4. Il résulte de tout ce qui précède que Mme A… n’est pas fondée à soutenir que c’est à tort que, par le jugement attaqué, le tribunal administratif de Melun a rejeté sa demande. Par voie de conséquence, ses conclusions à fin d’injonction sous astreinte ainsi que celles tendant à l’application des dispositions de l’article L. 761-1 du code de justice administrative doivent être rejetées.
DECIDE :
Article 1er : La requête de Mme A… est rejetée.
Article 2 : Le présent arrêt sera notifié à Mme B… A… et au ministre de l’intérieur.
Copie en sera adressée au préfet de Seine-et-Marne.

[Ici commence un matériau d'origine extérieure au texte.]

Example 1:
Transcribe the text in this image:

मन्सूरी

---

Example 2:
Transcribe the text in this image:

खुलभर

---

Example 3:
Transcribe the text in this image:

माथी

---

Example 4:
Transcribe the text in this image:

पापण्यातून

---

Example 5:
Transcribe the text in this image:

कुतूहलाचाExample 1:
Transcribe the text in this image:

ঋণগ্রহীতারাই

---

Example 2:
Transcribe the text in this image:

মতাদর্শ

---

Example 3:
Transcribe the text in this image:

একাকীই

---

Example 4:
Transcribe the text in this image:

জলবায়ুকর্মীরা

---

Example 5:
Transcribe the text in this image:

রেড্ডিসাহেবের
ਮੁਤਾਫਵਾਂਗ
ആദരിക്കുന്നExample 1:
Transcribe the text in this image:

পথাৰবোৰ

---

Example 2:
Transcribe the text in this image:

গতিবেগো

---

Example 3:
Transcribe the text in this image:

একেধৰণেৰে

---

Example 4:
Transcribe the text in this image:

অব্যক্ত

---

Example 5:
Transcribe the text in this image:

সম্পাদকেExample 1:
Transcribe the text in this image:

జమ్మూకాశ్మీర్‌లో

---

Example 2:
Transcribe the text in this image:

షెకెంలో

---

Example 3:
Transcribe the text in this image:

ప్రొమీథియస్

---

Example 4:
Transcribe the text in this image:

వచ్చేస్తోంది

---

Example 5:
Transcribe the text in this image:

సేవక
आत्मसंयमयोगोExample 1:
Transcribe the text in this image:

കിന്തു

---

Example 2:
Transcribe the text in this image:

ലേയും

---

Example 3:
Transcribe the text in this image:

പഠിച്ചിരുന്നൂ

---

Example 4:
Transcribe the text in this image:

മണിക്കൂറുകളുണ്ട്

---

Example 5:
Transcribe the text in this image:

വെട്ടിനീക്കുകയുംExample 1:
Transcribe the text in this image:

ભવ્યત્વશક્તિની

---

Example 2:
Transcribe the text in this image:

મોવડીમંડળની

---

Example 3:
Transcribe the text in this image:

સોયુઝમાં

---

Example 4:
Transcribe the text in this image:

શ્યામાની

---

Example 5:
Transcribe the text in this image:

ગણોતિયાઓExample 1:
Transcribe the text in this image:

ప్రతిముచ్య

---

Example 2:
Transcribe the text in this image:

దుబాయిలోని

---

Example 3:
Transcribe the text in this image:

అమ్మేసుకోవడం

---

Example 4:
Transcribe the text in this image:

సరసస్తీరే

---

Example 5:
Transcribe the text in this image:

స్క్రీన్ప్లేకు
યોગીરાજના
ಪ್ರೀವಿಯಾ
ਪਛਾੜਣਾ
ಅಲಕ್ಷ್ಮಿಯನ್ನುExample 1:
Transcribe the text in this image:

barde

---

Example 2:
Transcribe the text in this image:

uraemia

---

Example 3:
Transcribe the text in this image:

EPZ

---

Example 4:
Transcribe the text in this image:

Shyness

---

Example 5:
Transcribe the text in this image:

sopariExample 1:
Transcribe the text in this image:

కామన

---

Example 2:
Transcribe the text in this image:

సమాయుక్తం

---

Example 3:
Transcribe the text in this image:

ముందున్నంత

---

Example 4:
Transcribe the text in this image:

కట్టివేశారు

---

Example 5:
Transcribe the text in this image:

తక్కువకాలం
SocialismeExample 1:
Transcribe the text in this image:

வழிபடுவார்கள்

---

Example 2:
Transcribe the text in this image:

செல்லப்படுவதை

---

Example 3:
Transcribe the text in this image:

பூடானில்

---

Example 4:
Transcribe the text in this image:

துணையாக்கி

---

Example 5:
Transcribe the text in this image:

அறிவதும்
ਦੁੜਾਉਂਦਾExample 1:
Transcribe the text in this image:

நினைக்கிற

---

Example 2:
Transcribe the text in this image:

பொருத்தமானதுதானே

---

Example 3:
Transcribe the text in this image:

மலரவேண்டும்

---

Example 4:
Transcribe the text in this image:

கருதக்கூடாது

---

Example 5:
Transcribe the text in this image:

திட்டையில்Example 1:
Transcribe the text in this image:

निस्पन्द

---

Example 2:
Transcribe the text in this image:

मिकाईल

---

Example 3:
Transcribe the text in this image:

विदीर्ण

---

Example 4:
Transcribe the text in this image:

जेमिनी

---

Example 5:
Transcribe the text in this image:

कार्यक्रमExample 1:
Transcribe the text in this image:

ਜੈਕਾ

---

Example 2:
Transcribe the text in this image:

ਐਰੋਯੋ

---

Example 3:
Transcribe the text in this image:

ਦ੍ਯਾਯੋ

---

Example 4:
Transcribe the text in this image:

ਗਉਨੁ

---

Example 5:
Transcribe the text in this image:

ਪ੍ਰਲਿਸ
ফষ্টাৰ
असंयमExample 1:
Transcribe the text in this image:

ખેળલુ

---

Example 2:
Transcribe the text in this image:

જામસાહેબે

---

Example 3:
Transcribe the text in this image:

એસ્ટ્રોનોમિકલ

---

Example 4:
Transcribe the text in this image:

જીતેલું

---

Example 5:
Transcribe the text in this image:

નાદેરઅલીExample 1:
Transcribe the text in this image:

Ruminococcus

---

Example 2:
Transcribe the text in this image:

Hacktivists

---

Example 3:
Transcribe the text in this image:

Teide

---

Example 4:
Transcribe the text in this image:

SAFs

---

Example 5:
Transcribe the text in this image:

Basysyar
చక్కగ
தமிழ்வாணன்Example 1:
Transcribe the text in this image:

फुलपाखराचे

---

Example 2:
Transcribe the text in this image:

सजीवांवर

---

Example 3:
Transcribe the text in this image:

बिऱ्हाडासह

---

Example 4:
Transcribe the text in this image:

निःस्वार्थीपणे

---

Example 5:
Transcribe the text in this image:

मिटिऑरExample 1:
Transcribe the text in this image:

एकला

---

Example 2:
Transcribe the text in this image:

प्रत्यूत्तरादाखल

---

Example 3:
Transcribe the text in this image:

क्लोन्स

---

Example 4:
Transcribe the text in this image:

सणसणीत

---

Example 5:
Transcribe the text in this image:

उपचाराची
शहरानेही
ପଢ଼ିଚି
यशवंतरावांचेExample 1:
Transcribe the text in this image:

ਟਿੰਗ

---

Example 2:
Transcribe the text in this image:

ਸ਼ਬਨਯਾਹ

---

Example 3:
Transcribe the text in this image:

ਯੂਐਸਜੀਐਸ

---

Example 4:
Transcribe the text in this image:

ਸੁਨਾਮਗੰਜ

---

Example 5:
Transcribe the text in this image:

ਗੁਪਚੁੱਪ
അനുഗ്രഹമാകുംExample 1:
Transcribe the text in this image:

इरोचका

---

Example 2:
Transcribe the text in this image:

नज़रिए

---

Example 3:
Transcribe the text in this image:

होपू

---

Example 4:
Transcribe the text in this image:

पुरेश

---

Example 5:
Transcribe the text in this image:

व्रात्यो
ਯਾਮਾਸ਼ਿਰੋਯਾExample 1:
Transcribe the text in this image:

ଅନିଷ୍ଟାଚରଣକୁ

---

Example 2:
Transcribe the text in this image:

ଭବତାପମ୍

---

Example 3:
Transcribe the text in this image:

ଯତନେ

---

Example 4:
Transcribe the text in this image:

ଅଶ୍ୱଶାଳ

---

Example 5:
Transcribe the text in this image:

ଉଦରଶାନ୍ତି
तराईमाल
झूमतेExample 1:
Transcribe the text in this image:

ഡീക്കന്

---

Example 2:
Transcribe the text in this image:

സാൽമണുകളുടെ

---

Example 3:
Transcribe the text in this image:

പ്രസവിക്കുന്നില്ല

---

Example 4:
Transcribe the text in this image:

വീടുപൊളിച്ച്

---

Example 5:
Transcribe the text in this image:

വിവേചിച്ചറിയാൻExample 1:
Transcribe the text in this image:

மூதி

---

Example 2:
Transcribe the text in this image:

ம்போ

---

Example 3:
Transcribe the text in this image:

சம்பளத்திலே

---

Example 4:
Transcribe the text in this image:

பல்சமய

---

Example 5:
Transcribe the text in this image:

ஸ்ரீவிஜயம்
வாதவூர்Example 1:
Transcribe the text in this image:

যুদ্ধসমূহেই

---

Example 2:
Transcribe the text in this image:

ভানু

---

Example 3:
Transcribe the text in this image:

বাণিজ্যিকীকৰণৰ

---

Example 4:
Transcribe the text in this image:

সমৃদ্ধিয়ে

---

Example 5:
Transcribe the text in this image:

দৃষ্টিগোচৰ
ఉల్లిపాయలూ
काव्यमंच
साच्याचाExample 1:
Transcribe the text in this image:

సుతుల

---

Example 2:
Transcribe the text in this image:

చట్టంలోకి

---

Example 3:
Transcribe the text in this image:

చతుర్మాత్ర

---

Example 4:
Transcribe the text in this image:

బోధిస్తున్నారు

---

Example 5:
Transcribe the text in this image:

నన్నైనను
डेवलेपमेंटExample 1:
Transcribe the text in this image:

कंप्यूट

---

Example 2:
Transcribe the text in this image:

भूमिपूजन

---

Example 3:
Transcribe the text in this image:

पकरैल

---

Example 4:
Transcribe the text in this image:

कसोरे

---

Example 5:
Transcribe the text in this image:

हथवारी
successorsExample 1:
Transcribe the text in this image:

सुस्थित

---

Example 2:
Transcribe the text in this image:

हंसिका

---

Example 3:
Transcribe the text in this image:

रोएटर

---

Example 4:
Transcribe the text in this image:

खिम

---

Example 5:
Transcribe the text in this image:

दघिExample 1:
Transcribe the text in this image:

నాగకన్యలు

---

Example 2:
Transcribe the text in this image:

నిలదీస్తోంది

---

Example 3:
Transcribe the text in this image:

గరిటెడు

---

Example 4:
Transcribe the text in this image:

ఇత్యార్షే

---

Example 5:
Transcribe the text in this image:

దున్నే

Délibéré après l’audience du 14 octobre 2025, à laquelle siégeaient :
- Mme Chevalier-Aubert, présidente de chambre,
- M. Gallaud, président assesseur,
- Mme Zeudmi-Sahraoui, première conseillère.
Rendu public par mise à disposition au greffe le 6 novembre 2025.
La présidente-rapporteure,
V. Chevalier-AubertLe président assesseur,
T. Gallaud
La greffière,
C. Buot
La République mande et ordonne au ministre de l’intérieur en ce qui le concerne, ou à tous commissaires de justice à ce requis en ce qui concerne les voies de droit commun contre les parties privées, de pourvoir à l’exécution de la présente décision.